_TEXTE FOURNI:_
◇ ◇ ◇

A Vidy, Michèle Guigon signe la mise en jeu de Big Shoot, du dramaturge ivoirien Koffi Kwahulé.

Article mis en ligne le mai 2009
dernière modification le 15 juin 2009

par Bertrand TAPPOLET

Serait-on capable de tuer en direct à la tv pour gonfler l’audimat ? La
téléréalité a prouvé que notre société médiacratique est passée maître dans sa capacité à humilier les participants à ces joutes cathodiques.

La mort en prime time
Dans le sillage du génocide rwandais et en réaction à celui-ci, le dramaturge ivoirien Koffi Kwahulé, qui écrit avec le corps et la voix de l’acteur comme objet de désir, fait dans Big Shoot le tableau de la torture et de l’exécution d’un participant volontaire sur le set d’un show télévisé. Installé en France, acteur, metteur en scène et auteur d’une dizaine de pièces déjà, Koffi Kwahulé témoigne, par une mise à distance à la fois ironique, tragique et poétique de la situation de l’étranger, de l’état de victime et de celle de bourreau.
Il y a au cœur de Big Shoot le déploiement de jeux du cirque médiatique, où le bourreau se fait artiste et offre à la curiosité maladive de la société, le spectacle de son crime, comme sur-exposé en pleine lumière. Interrogatoire poussé, sévices psychologiques, folie et sexualité. Tour à tour inquisiteur et tortionnaire, Monsieur (Denis Lavant) invente Stan, sa victime que l’acteur français incarne également, dans ce que Michèle Guigon, qui signe la mise en jeu, nomme « un duo pour une voix ». Face au public, fabrique-t-il la justification de ses plus sombres obsessions ? Est-il un Janus affichant les masques tourmentés d’une inhumanité bestiale qui devient la règle et le crime la norme ? Une personnalité bifide, qui dessine au scalpel les contreforts de la relation unissant le binôme indissociable formé par le maître et l’esclave, duo de clowns beckettiens ? Est-ce un moment suspendu mettant au jour l’être qui se débat avec lui-même pour savoir s’il veut vivre ?

◇ ◇ ◇

_DONNÉES FOURNIES:_

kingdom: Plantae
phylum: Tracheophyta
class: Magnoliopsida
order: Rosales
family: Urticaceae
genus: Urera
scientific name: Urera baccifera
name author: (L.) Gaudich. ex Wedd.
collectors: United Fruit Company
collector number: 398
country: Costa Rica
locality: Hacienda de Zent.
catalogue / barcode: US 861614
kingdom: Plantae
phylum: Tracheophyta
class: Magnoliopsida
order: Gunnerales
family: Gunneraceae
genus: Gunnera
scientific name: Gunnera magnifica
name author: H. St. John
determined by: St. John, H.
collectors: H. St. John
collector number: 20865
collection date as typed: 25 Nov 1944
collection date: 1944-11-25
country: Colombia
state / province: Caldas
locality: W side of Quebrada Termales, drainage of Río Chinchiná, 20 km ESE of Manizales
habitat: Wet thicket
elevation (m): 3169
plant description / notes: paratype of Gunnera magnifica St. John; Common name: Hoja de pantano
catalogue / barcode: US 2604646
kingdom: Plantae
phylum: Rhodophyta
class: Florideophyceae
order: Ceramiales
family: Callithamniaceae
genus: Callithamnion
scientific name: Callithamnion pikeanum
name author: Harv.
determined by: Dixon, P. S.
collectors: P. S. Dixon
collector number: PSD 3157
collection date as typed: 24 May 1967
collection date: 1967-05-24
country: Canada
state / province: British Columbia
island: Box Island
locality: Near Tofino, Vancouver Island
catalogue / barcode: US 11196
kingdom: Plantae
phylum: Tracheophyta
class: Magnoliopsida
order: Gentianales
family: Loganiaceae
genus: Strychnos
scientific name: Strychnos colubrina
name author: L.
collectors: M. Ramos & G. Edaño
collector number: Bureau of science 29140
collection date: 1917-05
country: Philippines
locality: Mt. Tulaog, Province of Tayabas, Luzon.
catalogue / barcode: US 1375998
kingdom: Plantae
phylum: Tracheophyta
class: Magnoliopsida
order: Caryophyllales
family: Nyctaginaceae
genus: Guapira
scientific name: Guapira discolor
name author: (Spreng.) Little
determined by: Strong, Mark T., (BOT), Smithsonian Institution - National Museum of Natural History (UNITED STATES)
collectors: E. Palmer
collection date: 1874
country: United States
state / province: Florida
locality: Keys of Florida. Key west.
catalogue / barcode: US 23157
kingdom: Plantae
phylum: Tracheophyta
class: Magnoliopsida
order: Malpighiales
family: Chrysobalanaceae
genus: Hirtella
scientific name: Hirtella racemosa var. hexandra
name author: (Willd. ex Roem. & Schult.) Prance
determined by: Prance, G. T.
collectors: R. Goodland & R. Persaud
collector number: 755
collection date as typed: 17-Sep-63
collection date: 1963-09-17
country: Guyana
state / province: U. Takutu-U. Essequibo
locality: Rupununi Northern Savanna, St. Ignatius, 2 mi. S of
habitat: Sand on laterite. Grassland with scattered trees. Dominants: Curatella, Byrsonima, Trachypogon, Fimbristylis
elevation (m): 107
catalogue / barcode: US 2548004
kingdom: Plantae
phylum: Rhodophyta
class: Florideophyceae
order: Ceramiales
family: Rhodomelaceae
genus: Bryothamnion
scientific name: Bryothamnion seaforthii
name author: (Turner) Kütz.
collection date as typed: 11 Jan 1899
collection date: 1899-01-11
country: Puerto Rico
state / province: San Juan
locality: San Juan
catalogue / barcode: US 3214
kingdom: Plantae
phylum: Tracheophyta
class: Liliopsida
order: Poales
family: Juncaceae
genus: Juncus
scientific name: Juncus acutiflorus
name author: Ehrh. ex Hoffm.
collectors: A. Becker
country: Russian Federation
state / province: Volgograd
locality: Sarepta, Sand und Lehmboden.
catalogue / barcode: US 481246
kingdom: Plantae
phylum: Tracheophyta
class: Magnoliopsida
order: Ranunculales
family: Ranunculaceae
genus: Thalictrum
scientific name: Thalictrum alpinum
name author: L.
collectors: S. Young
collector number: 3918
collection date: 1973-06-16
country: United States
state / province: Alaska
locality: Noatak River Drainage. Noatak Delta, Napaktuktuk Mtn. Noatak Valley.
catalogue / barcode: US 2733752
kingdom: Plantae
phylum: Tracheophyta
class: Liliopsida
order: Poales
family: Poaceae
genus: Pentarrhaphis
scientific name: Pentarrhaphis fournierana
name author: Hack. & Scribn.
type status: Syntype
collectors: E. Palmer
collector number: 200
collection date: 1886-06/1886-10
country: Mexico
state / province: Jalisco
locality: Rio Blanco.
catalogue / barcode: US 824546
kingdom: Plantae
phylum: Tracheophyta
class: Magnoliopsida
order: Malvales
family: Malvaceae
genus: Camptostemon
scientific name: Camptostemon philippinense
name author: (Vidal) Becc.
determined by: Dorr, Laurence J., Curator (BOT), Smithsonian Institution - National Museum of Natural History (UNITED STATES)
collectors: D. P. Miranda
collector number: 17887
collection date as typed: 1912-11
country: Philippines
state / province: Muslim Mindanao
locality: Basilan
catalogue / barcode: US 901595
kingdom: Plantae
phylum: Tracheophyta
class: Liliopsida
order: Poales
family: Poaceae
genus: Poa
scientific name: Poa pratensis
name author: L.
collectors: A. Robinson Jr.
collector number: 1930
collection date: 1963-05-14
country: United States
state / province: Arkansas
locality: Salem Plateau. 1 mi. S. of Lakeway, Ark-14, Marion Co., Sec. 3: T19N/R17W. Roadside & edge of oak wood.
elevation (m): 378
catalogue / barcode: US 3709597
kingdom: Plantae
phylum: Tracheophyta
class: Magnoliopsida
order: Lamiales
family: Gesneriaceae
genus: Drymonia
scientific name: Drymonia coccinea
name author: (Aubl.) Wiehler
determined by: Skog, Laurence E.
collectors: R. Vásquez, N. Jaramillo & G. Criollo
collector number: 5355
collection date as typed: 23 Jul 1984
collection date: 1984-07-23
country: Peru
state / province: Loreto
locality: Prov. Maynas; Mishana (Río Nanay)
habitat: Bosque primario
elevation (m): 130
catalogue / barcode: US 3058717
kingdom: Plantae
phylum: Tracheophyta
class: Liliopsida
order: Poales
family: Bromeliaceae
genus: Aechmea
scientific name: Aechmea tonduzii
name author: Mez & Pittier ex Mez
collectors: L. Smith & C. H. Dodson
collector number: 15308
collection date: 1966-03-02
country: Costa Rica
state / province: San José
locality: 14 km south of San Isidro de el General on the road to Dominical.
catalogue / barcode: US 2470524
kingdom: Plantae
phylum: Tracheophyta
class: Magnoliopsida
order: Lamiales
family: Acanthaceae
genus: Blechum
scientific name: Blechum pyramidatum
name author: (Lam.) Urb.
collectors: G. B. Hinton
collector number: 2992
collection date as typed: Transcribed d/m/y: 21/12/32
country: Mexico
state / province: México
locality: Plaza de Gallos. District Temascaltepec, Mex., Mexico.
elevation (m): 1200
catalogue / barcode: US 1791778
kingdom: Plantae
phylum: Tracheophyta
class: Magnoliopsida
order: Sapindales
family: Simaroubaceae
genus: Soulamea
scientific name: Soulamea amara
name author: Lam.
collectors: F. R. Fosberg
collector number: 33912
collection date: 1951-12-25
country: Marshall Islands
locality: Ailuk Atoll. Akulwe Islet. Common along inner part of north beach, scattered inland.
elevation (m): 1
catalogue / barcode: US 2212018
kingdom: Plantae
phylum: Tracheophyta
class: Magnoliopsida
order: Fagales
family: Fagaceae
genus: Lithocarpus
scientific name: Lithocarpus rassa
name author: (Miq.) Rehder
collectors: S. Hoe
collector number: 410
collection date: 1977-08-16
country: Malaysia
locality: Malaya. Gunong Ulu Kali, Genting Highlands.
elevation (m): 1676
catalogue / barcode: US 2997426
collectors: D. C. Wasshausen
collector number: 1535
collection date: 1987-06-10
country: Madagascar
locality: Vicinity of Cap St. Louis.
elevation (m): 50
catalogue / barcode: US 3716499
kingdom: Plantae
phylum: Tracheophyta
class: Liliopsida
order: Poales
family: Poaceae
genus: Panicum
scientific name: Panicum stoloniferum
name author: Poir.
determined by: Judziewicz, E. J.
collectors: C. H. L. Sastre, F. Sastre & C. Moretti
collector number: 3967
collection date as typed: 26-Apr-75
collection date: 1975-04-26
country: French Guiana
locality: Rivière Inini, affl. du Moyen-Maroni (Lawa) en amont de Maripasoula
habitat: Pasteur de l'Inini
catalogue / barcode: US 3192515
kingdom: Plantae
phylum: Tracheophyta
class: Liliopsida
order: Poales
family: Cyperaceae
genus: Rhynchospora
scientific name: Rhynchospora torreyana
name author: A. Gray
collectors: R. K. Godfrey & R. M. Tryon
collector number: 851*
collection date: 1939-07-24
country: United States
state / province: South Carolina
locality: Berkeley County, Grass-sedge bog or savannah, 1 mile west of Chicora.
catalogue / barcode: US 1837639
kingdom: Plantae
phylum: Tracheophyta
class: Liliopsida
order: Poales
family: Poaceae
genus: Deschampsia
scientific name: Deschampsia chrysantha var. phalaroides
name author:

◇ ◇ ◇

_CONSIGNE:_ Recopiez sans rien changer le passage de l'article sur Big Shoot qui va de « par Bertrand TAPPOLET » à « celle de bourreau. ».

_RÉPONSE RÉDIGÉE:_
par Bertrand TAPPOLET

Serait-on capable de tuer en direct à la tv pour gonfler l’audimat ? La
téléréalité a prouvé que notre société médiacratique est passée maître dans sa capacité à humilier les participants à ces joutes cathodiques.

La mort en prime time
Dans le sillage du génocide rwandais et en réaction à celui-ci, le dramaturge ivoirien Koffi Kwahulé, qui écrit avec le corps et la voix de l’acteur comme objet de désir, fait dans Big Shoot le tableau de la torture et de l’exécution d’un participant volontaire sur le set d’un show télévisé. Installé en France, acteur, metteur en scène et auteur d’une dizaine de pièces déjà, Koffi Kwahulé témoigne, par une mise à distance à la fois ironique, tragique et poétique de la situation de l’étranger, de l’état de victime et de celle de bourreau.